Problem description =
Whenever "assign" appears in a line, please copy that line from the data.

#####

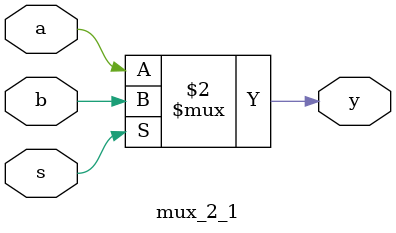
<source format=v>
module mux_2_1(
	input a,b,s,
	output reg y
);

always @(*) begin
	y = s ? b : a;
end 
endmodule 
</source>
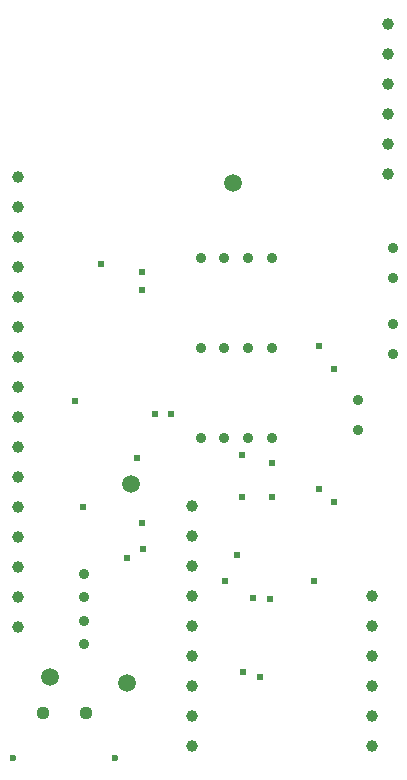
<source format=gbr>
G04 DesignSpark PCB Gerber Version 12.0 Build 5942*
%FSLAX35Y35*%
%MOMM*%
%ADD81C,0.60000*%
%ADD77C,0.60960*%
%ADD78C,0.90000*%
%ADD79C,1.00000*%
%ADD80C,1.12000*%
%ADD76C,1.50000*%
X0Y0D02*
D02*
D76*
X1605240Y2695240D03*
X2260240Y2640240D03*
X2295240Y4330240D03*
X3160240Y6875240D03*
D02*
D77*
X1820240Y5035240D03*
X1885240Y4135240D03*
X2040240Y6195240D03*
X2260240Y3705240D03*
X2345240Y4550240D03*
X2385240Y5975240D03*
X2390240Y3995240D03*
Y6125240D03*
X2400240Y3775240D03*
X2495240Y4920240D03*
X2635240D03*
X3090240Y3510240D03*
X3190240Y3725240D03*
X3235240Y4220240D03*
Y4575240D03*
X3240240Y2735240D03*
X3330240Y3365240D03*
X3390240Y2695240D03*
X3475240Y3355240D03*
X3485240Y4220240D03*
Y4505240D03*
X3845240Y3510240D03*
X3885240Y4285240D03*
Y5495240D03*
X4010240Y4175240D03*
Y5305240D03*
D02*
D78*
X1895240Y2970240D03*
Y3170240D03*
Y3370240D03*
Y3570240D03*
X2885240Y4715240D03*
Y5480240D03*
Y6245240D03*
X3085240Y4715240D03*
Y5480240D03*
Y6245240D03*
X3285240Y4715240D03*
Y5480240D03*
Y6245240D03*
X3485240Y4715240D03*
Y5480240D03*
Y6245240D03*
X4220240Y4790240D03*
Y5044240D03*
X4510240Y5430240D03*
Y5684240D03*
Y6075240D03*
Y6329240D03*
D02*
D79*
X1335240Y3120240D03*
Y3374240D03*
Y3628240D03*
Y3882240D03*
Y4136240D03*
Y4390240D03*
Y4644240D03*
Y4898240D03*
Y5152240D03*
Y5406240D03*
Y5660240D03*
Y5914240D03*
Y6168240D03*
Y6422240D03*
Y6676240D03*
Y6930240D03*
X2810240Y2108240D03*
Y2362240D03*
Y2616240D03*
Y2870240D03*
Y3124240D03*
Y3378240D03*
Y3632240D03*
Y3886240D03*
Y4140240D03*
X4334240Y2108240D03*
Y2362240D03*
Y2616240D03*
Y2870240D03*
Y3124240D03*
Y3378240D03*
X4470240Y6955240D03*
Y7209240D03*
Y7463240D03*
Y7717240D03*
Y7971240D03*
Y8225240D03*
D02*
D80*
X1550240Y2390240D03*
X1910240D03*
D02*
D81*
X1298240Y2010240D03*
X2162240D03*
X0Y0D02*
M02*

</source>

#####

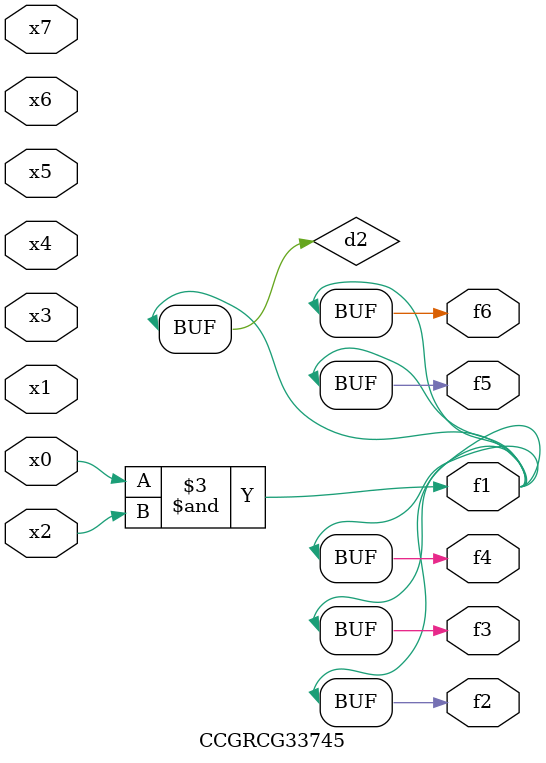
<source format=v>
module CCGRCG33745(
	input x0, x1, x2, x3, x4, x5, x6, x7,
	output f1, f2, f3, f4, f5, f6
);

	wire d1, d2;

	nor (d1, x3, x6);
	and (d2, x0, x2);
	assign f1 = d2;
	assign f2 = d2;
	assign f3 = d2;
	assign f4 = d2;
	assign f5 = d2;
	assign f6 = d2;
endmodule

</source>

#####

Your response =
	assign f1 = d2;
	assign f2 = d2;
	assign f3 = d2;
	assign f4 = d2;
	assign f5 = d2;
	assign f6 = d2;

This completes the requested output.